Other powerhouses such as China, Russia and even Cuba have tossed their hat into the covid19 vaccination ring and their efforts must also be commended, Chami said and with a fragile global economy, they would also be seeking to recover costs of such investment.
“They are currently unable to meet the vaccine supply demands of their respective domestic markets and still export to countries around the world. The production represents the main obstacle to this challenge, while many high-income countries have pre-ordered more doses than they need. These countries want to inoculate their entire population against covid19 with a home-grown vaccine this year.
“These countries are expending their resources both financially and non-financially to ensure a reliable supply and suitability of vaccines. These countries are also about recovering costs of such investment.”
The Covax scheme, she explained, was created to ensure that low and lower-middle-income along with some other eligible countries totalling 92 countries with limited resources can have access to vaccine supplies with some of the cost being covered.
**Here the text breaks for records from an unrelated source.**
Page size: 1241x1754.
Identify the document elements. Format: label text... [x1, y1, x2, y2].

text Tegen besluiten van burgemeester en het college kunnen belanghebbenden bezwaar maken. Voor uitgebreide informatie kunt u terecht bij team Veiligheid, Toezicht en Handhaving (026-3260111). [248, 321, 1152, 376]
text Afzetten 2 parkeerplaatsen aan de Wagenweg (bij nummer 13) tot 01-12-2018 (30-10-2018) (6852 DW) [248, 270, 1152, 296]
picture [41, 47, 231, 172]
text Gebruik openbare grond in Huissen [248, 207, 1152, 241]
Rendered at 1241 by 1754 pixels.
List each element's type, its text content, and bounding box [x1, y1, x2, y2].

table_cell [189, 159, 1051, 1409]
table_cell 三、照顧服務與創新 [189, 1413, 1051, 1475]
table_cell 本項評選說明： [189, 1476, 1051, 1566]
“Other countries in the scheme will self-finance their purchases but will benefit from competitive prices and guaranteed supplies. So far, 190 countries (soon to be 191, once the United States formally joins) are participating in the Covax facility.
Can TT and Caricom look to China, Russia or Cuba for covid19 vaccination assistance?
Already countries such as Argentina, Brazil, St Vincent and the Grenadines and Venezuela have been listed on Sputnik V’s list for vaccines.
Would TT be flagged if planned to join these states vaccination schemes? Well, according to Chami, this would not be a problem.
“This is not an issue. Latin American countries as Brazil, Chile and Bolivia are already acquiring vaccines from Russia and China."